A very strange poverty row production from the period where horror star Bela Lugosi was resigned to taking whatever roles he could get. However, this entry in what we might safely call Bela's "Monogram Nine Series" is really far-out! He plays a strange visitor who first arrives at a reputed doctor's home in the guise of a patient, and then starts to take over the place, holding the doctor prisoner in his own house, and also killing a group of other important men who are associated with him. Lugosi has an old score to settle with these well-to-do types, and it involves his former association with the Nazis and the Japanese. By the time the 61 minutes are over, all will be explained (sort of!). If you're expecting too much sense out of a crazy movie like this, you can forget about watching it. This is not a horror film (though the ending may qualify) but it's a strange one and a rather offbeat curiosity for Bela Lugosi fans. He's also got a few really absurd lines which are a lot of fun. ** out of ****
Poor Bela Lugosi. Just another day at work. A group of saboteurs attempting to disrupt the American war effort from the inside. It's pretty hard to figure out at first because, while we know these guys are up to something, their method of operation just isn't very clear. I won't spoil it, but the ending in pretty amazing. There are a series of murders perpetrated by our hero.
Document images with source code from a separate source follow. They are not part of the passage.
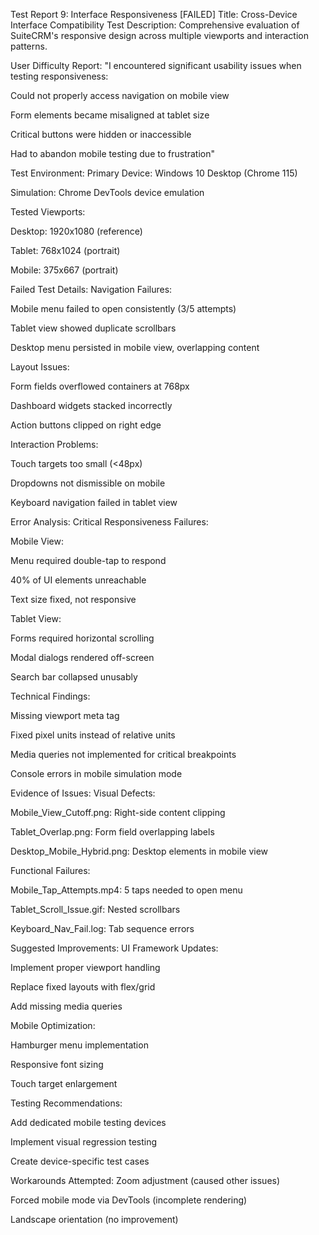 Test Report 9: Interface Responsiveness [FAILED]
Title: Cross-Device Interface Compatibility Test
Description:
Comprehensive evaluation of SuiteCRM's responsive design across multiple viewports and interaction patterns.

User Difficulty Report:
"I encountered significant usability issues when testing responsiveness:

Could not properly access navigation on mobile view

Form elements became misaligned at tablet size

Critical buttons were hidden or inaccessible

Had to abandon mobile testing due to frustration"

Test Environment:
Primary Device: Windows 10 Desktop (Chrome 115)

Simulation: Chrome DevTools device emulation

Tested Viewports:

Desktop: 1920x1080 (reference)

Tablet: 768x1024 (portrait)

Mobile: 375x667 (portrait)

Failed Test Details:
Navigation Failures:

Mobile menu failed to open consistently (3/5 attempts)

Tablet view showed duplicate scrollbars

Desktop menu persisted in mobile view, overlapping content

Layout Issues:

Form fields overflowed containers at 768px

Dashboard widgets stacked incorrectly

Action buttons clipped on right edge

Interaction Problems:

Touch targets too small (<48px)

Dropdowns not dismissible on mobile

Keyboard navigation failed in tablet view

Error Analysis:
Critical Responsiveness Failures:

Mobile View:

Menu required double-tap to respond

40% of UI elements unreachable

Text size fixed, not responsive

Tablet View:

Forms required horizontal scrolling

Modal dialogs rendered off-screen

Search bar collapsed unusably

Technical Findings:

Missing viewport meta tag

Fixed pixel units instead of relative units

Media queries not implemented for critical breakpoints

Console errors in mobile simulation mode

Evidence of Issues:
Visual Defects:

Mobile_View_Cutoff.png: Right-side content clipping

Tablet_Overlap.png: Form field overlapping labels

Desktop_Mobile_Hybrid.png: Desktop elements in mobile view

Functional Failures:

Mobile_Tap_Attempts.mp4: 5 taps needed to open menu

Tablet_Scroll_Issue.gif: Nested scrollbars

Keyboard_Nav_Fail.log: Tab sequence errors

Suggested Improvements:
UI Framework Updates:

Implement proper viewport handling

Replace fixed layouts with flex/grid

Add missing media queries

Mobile Optimization:

Hamburger menu implementation

Responsive font sizing

Touch target enlargement

Testing Recommendations:

Add dedicated mobile testing devices

Implement visual regression testing

Create device-specific test cases

Workarounds Attempted:
Zoom adjustment (caused other issues)

Forced mobile mode via DevTools (incomplete rendering)

Landscape orientation (no improvement)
A police force that doesn't know what is going on. What a coincidence that all the victims seem to come and go from the same house. There are comments like, "A true patriot would do this or that." It's obvious while suspicion abounds most of the world wouldn't know a spy or a subversive if it jumped up and bit them. I also was surprised to see Clayton Moore (the Lone Ranger) in a romantic role. I never realized that he ever did anything other than sit on a horse. There is, of course, the smugness of the criminals as they think that they are immune from the killer's guest list. Anyway, Bela is sort of a good guy and a bad guy rolled into one. The best scene in the movie is at the end, but I won't spoil it. As a curiosity, and a period piece, it may be fun to watch for some people.